> **Data excerpts**
* * * * * * *

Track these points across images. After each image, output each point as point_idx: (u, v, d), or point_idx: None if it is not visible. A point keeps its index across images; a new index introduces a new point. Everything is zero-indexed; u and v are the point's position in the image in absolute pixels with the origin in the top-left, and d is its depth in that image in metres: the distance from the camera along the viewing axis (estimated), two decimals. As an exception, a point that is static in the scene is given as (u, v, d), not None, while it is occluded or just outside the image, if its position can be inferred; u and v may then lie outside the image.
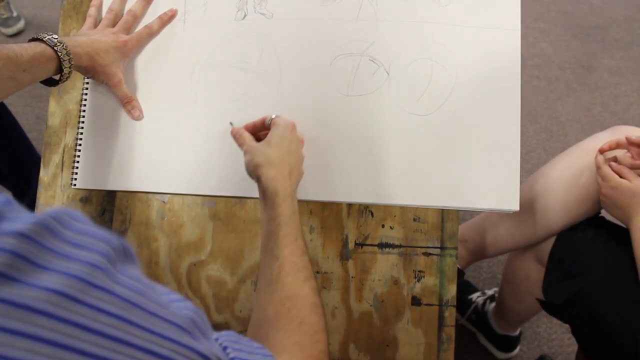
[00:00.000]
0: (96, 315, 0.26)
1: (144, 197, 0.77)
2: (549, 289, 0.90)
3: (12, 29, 1.84)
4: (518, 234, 1.01)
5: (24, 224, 0.25)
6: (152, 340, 0.29)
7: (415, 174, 0.72)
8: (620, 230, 0.87)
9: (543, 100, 1.73)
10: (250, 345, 0.41)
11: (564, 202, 0.91)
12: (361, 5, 0.75)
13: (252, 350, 0.41)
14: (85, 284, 0.26)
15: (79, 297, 0.26)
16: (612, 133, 0.92)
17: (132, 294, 0.29)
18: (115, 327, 0.27)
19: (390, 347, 0.73)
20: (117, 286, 0.28)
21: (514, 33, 0.73)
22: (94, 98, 0.78)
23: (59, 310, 0.25)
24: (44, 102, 1.72)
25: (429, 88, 0.73)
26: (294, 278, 0.53)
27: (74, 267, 0.26)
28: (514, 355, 1.33)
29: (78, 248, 0.27)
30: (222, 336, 0.40)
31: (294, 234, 0.56)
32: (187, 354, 0.31)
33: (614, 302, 0.80)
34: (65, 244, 0.27)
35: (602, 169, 0.83)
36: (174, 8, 0.78)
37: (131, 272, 0.31)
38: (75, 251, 0.27)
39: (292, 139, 0.65)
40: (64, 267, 0.26)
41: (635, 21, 1.90)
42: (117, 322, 0.27)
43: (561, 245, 0.90)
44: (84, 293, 0.26)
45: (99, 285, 0.27)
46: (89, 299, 0.26)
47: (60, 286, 0.25)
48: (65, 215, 0.28)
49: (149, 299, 0.30)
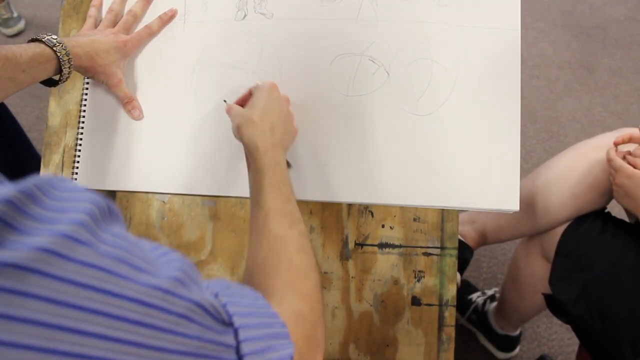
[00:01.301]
0: (85, 269, 0.27)
1: (144, 197, 0.77)
2: (557, 283, 0.90)
3: (13, 29, 1.84)
4: (519, 224, 1.03)
5: (8, 191, 0.26)
6: (143, 291, 0.29)
7: (415, 174, 0.72)
8: (628, 225, 0.88)
9: (543, 100, 1.73)
10: (241, 290, 0.42)
11: (569, 192, 0.92)
12: (361, 5, 0.75)
13: (243, 294, 0.41)
14: (71, 240, 0.26)
15: (65, 253, 0.26)
16: (619, 134, 0.93)
17: (118, 250, 0.29)
18: (105, 280, 0.27)
19: (390, 347, 0.73)
20: (102, 244, 0.28)
21: (514, 33, 0.73)
22: (94, 98, 0.78)
23: (47, 267, 0.25)
24: (44, 102, 1.72)
25: (429, 88, 0.73)
26: (279, 223, 0.54)
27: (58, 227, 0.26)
28: (514, 355, 1.33)
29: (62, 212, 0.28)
30: (213, 283, 0.40)
31: (278, 183, 0.57)
32: (180, 303, 0.31)
33: (623, 294, 0.81)
34: (48, 212, 0.27)
35: (615, 160, 0.84)
36: (174, 8, 0.78)
37: (116, 230, 0.31)
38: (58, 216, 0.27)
39: (273, 96, 0.66)
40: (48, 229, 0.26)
41: (635, 21, 1.90)
42: (106, 275, 0.28)
43: (568, 238, 0.91)
44: (70, 250, 0.26)
45: (85, 242, 0.27)
46: (76, 255, 0.27)
47: (46, 244, 0.25)
48: (47, 184, 0.28)
49: (136, 255, 0.30)
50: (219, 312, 0.35)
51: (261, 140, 0.60)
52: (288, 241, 0.53)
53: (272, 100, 0.65)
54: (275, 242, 0.52)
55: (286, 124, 0.67)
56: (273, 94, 0.66)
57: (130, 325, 0.28)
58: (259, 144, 0.60)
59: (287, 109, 0.69)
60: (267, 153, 0.59)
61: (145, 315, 0.29)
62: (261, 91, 0.66)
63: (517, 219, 1.03)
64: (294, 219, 0.55)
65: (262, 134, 0.61)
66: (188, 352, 0.31)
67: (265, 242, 0.53)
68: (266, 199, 0.56)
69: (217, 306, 0.35)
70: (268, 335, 0.39)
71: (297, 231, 0.54)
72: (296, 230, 0.54)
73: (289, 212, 0.56)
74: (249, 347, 0.36)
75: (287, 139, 0.67)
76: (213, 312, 0.35)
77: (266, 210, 0.55)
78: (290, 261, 0.51)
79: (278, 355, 0.39)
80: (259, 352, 0.37)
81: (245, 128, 0.62)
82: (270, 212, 0.54)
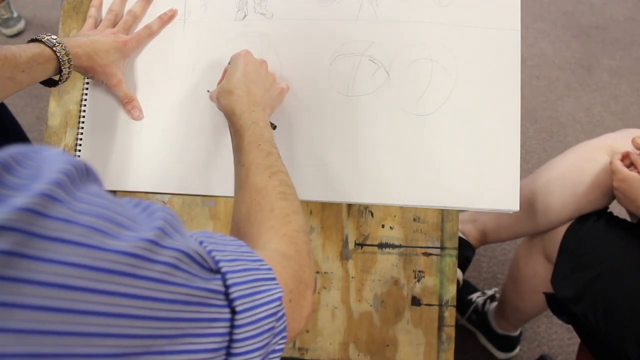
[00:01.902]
0: (66, 226, 0.27)
1: (144, 197, 0.77)
2: (559, 282, 0.90)
3: (13, 29, 1.84)
4: (520, 223, 1.03)
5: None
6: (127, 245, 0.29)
7: (415, 174, 0.72)
8: (630, 224, 0.88)
9: (543, 100, 1.73)
10: (224, 239, 0.42)
11: (570, 192, 0.92)
12: (361, 5, 0.75)
13: (226, 242, 0.41)
14: (48, 199, 0.26)
15: (45, 212, 0.26)
16: (621, 135, 0.93)
17: (98, 208, 0.29)
18: (88, 236, 0.27)
19: (390, 347, 0.73)
20: (80, 203, 0.29)
21: (514, 33, 0.73)
22: (94, 98, 0.78)
23: (27, 226, 0.25)
24: (44, 102, 1.72)
25: (429, 88, 0.73)
26: (260, 177, 0.55)
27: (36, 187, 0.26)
28: (514, 355, 1.33)
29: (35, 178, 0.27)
30: (196, 233, 0.40)
31: (257, 141, 0.58)
32: (166, 253, 0.31)
33: (627, 292, 0.81)
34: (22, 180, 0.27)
35: (614, 162, 0.85)
36: (174, 8, 0.78)
37: (94, 189, 0.31)
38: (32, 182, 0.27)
39: (247, 62, 0.67)
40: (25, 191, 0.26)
41: (635, 21, 1.90)
42: (88, 231, 0.28)
43: (571, 237, 0.91)
44: (49, 208, 0.26)
45: (62, 200, 0.27)
46: (56, 214, 0.27)
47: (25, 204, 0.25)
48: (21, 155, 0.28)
49: (116, 212, 0.30)
50: (205, 260, 0.35)
51: (237, 104, 0.62)
52: (269, 191, 0.54)
53: (246, 66, 0.66)
54: (256, 194, 0.54)
55: (265, 84, 0.68)
56: (247, 59, 0.67)
57: (118, 277, 0.28)
58: (236, 109, 0.62)
59: (265, 71, 0.70)
60: (244, 114, 0.61)
61: (133, 267, 0.29)
62: (235, 60, 0.68)
63: (518, 219, 1.03)
64: (274, 170, 0.56)
65: (238, 99, 0.62)
66: (177, 300, 0.31)
67: (247, 195, 0.54)
68: (246, 157, 0.57)
69: (202, 253, 0.35)
70: (255, 279, 0.39)
71: (278, 180, 0.55)
72: (276, 179, 0.55)
73: (269, 165, 0.57)
74: (238, 292, 0.36)
75: (267, 98, 0.67)
76: (199, 259, 0.35)
77: (247, 167, 0.56)
78: (271, 209, 0.52)
79: (267, 298, 0.39)
80: (248, 295, 0.37)
81: (222, 97, 0.64)
82: (251, 168, 0.56)
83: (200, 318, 0.33)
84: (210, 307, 0.34)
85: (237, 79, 0.64)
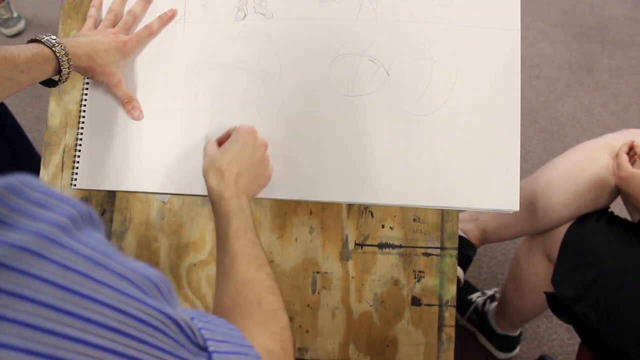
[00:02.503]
0: (63, 272, 0.27)
1: (144, 197, 0.77)
2: (560, 282, 0.90)
3: (13, 29, 1.84)
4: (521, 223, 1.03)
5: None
6: (118, 298, 0.29)
7: (415, 174, 0.72)
8: (631, 224, 0.88)
9: (543, 100, 1.73)
10: (217, 321, 0.42)
11: (571, 191, 0.92)
12: (361, 5, 0.75)
13: (218, 324, 0.42)
14: (50, 242, 0.27)
15: (45, 254, 0.26)
16: (621, 135, 0.93)
17: (97, 254, 0.29)
18: (82, 284, 0.27)
19: (390, 347, 0.73)
20: (82, 246, 0.29)
21: (514, 33, 0.73)
22: (94, 98, 0.78)
23: (26, 266, 0.25)
24: (44, 102, 1.72)
25: (429, 88, 0.73)
26: (247, 267, 0.55)
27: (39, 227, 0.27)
28: (514, 355, 1.33)
29: (44, 208, 0.28)
30: (189, 310, 0.41)
31: (244, 229, 0.58)
32: (155, 315, 0.31)
33: (629, 291, 0.81)
34: (31, 204, 0.27)
35: (620, 156, 0.85)
36: (174, 8, 0.78)
37: (96, 236, 0.31)
38: (40, 211, 0.27)
39: (247, 142, 0.66)
40: (30, 226, 0.26)
41: (635, 21, 1.90)
42: (84, 279, 0.28)
43: (572, 237, 0.91)
44: (50, 251, 0.27)
45: (64, 245, 0.28)
46: (55, 257, 0.27)
47: (26, 243, 0.25)
48: (28, 179, 0.29)
49: (114, 261, 0.30)
50: (194, 334, 0.35)
51: (227, 190, 0.61)
52: (256, 283, 0.53)
53: (244, 147, 0.65)
54: (243, 285, 0.53)
55: (257, 171, 0.67)
56: (248, 139, 0.66)
57: (107, 331, 0.28)
58: (224, 193, 0.61)
59: (262, 156, 0.69)
60: (232, 199, 0.60)
61: (122, 324, 0.29)
62: (237, 135, 0.67)
63: (519, 218, 1.03)
64: (260, 262, 0.56)
65: (228, 183, 0.62)
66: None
67: (233, 285, 0.53)
68: (232, 245, 0.56)
69: (192, 327, 0.35)
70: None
71: (264, 273, 0.55)
72: (263, 272, 0.55)
73: (255, 256, 0.56)
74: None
75: (255, 185, 0.67)
76: (188, 332, 0.34)
77: (233, 255, 0.56)
78: (259, 302, 0.52)
79: None
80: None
81: (211, 175, 0.63)
82: (237, 257, 0.55)
83: None
84: None
85: (231, 159, 0.63)
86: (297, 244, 0.75)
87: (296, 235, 0.75)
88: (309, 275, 0.75)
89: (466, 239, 1.13)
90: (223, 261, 0.56)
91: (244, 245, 0.56)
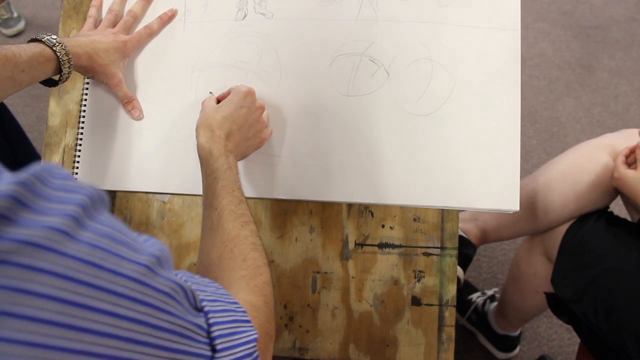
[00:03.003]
0: (91, 250, 0.29)
1: (144, 197, 0.77)
2: (560, 281, 0.90)
3: (13, 29, 1.84)
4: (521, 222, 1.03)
5: (23, 175, 0.27)
6: (138, 270, 0.31)
7: (415, 174, 0.72)
8: (631, 224, 0.89)
9: (543, 100, 1.73)
10: (203, 280, 0.44)
11: (571, 191, 0.92)
12: (361, 5, 0.75)
13: (205, 284, 0.43)
14: (77, 222, 0.28)
15: (73, 234, 0.28)
16: (621, 135, 0.93)
17: (115, 232, 0.31)
18: (107, 260, 0.29)
19: (390, 347, 0.73)
20: (102, 226, 0.30)
21: (514, 33, 0.73)
22: (94, 98, 0.78)
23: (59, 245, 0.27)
24: (44, 102, 1.72)
25: (429, 88, 0.73)
26: (233, 223, 0.56)
27: (67, 208, 0.28)
28: (514, 355, 1.33)
29: (67, 192, 0.29)
30: (180, 272, 0.42)
31: (231, 187, 0.59)
32: (167, 284, 0.33)
33: (628, 291, 0.81)
34: (55, 190, 0.29)
35: (617, 158, 0.86)
36: (174, 8, 0.78)
37: (105, 217, 0.32)
38: (64, 194, 0.29)
39: (243, 104, 0.66)
40: (57, 209, 0.28)
41: (635, 21, 1.90)
42: (108, 255, 0.29)
43: (572, 237, 0.91)
44: (76, 232, 0.28)
45: (86, 226, 0.29)
46: (82, 237, 0.28)
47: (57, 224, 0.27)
48: (51, 166, 0.30)
49: (127, 236, 0.32)
50: (193, 296, 0.37)
51: (216, 146, 0.62)
52: (241, 239, 0.55)
53: (240, 108, 0.66)
54: (229, 241, 0.54)
55: (249, 132, 0.67)
56: (245, 100, 0.67)
57: (130, 302, 0.30)
58: (214, 150, 0.61)
59: (256, 118, 0.68)
60: (221, 157, 0.61)
61: (142, 294, 0.31)
62: (234, 95, 0.67)
63: (518, 218, 1.03)
64: (246, 219, 0.57)
65: (218, 141, 0.62)
66: (176, 332, 0.33)
67: (220, 240, 0.55)
68: (220, 202, 0.57)
69: (192, 290, 0.37)
70: (234, 320, 0.41)
71: (249, 230, 0.56)
72: (248, 229, 0.56)
73: (241, 213, 0.57)
74: (219, 331, 0.38)
75: (245, 147, 0.67)
76: (189, 295, 0.36)
77: (220, 211, 0.57)
78: (244, 258, 0.53)
79: (245, 338, 0.41)
80: (227, 335, 0.39)
81: (202, 131, 0.63)
82: (224, 213, 0.56)
83: (189, 352, 0.34)
84: (198, 342, 0.35)
85: (224, 117, 0.64)
86: (297, 243, 0.75)
87: (296, 235, 0.75)
88: (309, 275, 0.75)
89: (466, 238, 1.13)
90: (210, 217, 0.58)
91: (230, 202, 0.57)
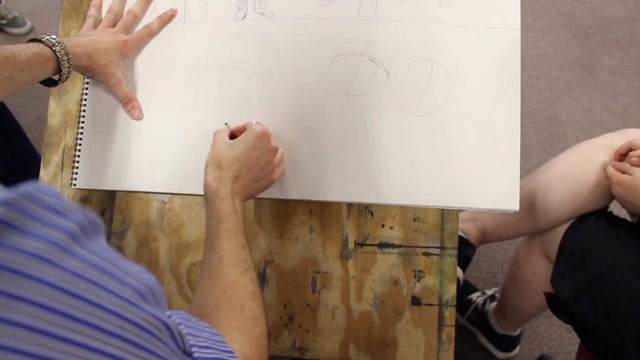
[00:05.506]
0: (74, 279, 0.28)
1: (144, 197, 0.77)
2: (559, 282, 0.90)
3: (21, 29, 1.84)
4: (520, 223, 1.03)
5: (10, 194, 0.27)
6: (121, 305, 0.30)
7: (415, 174, 0.72)
8: (630, 224, 0.89)
9: (543, 100, 1.73)
10: (200, 324, 0.43)
11: (570, 191, 0.92)
12: (361, 5, 0.75)
13: (201, 328, 0.42)
14: (62, 250, 0.28)
15: (56, 262, 0.27)
16: (621, 134, 0.93)
17: (104, 262, 0.30)
18: (90, 292, 0.28)
19: (390, 347, 0.73)
20: (91, 254, 0.29)
21: (514, 33, 0.73)
22: (94, 98, 0.78)
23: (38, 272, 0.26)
24: (44, 102, 1.72)
25: (429, 88, 0.73)
26: (233, 269, 0.55)
27: (52, 234, 0.27)
28: (514, 355, 1.33)
29: (57, 215, 0.28)
30: (175, 313, 0.41)
31: (235, 230, 0.58)
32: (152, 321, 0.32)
33: (628, 292, 0.81)
34: (44, 210, 0.28)
35: (607, 169, 0.86)
36: (174, 8, 0.78)
37: (101, 242, 0.32)
38: (54, 218, 0.28)
39: (256, 145, 0.65)
40: (43, 232, 0.27)
41: (635, 21, 1.90)
42: (92, 287, 0.28)
43: (571, 237, 0.91)
44: (61, 259, 0.27)
45: (74, 253, 0.28)
46: (66, 265, 0.28)
47: (39, 250, 0.26)
48: (43, 186, 0.29)
49: (117, 267, 0.31)
50: (182, 340, 0.36)
51: (223, 188, 0.60)
52: (240, 287, 0.54)
53: (252, 149, 0.64)
54: (228, 287, 0.53)
55: (258, 175, 0.65)
56: (259, 141, 0.65)
57: (110, 337, 0.28)
58: (220, 191, 0.60)
59: (268, 161, 0.67)
60: (227, 199, 0.60)
61: (123, 329, 0.29)
62: (248, 134, 0.65)
63: (518, 218, 1.03)
64: (247, 266, 0.56)
65: (226, 182, 0.61)
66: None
67: (218, 285, 0.54)
68: (221, 245, 0.56)
69: (181, 333, 0.36)
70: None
71: (249, 278, 0.55)
72: (248, 277, 0.55)
73: (243, 259, 0.57)
74: None
75: (252, 189, 0.66)
76: (177, 338, 0.35)
77: (221, 255, 0.56)
78: (242, 307, 0.52)
79: None
80: None
81: (210, 169, 0.62)
82: (225, 258, 0.56)
83: None
84: None
85: (235, 157, 0.62)
86: (297, 243, 0.75)
87: (296, 235, 0.75)
88: (309, 275, 0.75)
89: (465, 239, 1.13)
90: (211, 259, 0.57)
91: (232, 247, 0.56)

* * * * * * *

Starting with the line that has "42: (117, 322, 0.27)" and going on through the line that has "62: (261, 91, 0.66)", transcribe the records above exactly, but skip the pictures.

42: (117, 322, 0.27)
43: (561, 245, 0.90)
44: (84, 293, 0.26)
45: (99, 285, 0.27)
46: (89, 299, 0.26)
47: (60, 286, 0.25)
48: (65, 215, 0.28)
49: (149, 299, 0.30)
[00:01.301]
0: (85, 269, 0.27)
1: (144, 197, 0.77)
2: (557, 283, 0.90)
3: (13, 29, 1.84)
4: (519, 224, 1.03)
5: (8, 191, 0.26)
6: (143, 291, 0.29)
7: (415, 174, 0.72)
8: (628, 225, 0.88)
9: (543, 100, 1.73)
10: (241, 290, 0.42)
11: (569, 192, 0.92)
12: (361, 5, 0.75)
13: (243, 294, 0.41)
14: (71, 240, 0.26)
15: (65, 253, 0.26)
16: (619, 134, 0.93)
17: (118, 250, 0.29)
18: (105, 280, 0.27)
19: (390, 347, 0.73)
20: (102, 244, 0.28)
21: (514, 33, 0.73)
22: (94, 98, 0.78)
23: (47, 267, 0.25)
24: (44, 102, 1.72)
25: (429, 88, 0.73)
26: (279, 223, 0.54)
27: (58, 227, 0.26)
28: (514, 355, 1.33)
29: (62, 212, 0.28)
30: (213, 283, 0.40)
31: (278, 183, 0.57)
32: (180, 303, 0.31)
33: (623, 294, 0.81)
34: (48, 212, 0.27)
35: (615, 160, 0.84)
36: (174, 8, 0.78)
37: (116, 230, 0.31)
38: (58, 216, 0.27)
39: (273, 96, 0.66)
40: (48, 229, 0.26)
41: (635, 21, 1.90)
42: (106, 275, 0.28)
43: (568, 238, 0.91)
44: (70, 250, 0.26)
45: (85, 242, 0.27)
46: (76, 255, 0.27)
47: (46, 244, 0.25)
48: (47, 184, 0.28)
49: (136, 255, 0.30)
50: (219, 312, 0.35)
51: (261, 140, 0.60)
52: (288, 241, 0.53)
53: (272, 100, 0.65)
54: (275, 242, 0.52)
55: (286, 124, 0.67)
56: (273, 94, 0.66)
57: (130, 325, 0.28)
58: (259, 144, 0.60)
59: (287, 109, 0.69)
60: (267, 153, 0.59)
61: (145, 315, 0.29)
62: (261, 91, 0.66)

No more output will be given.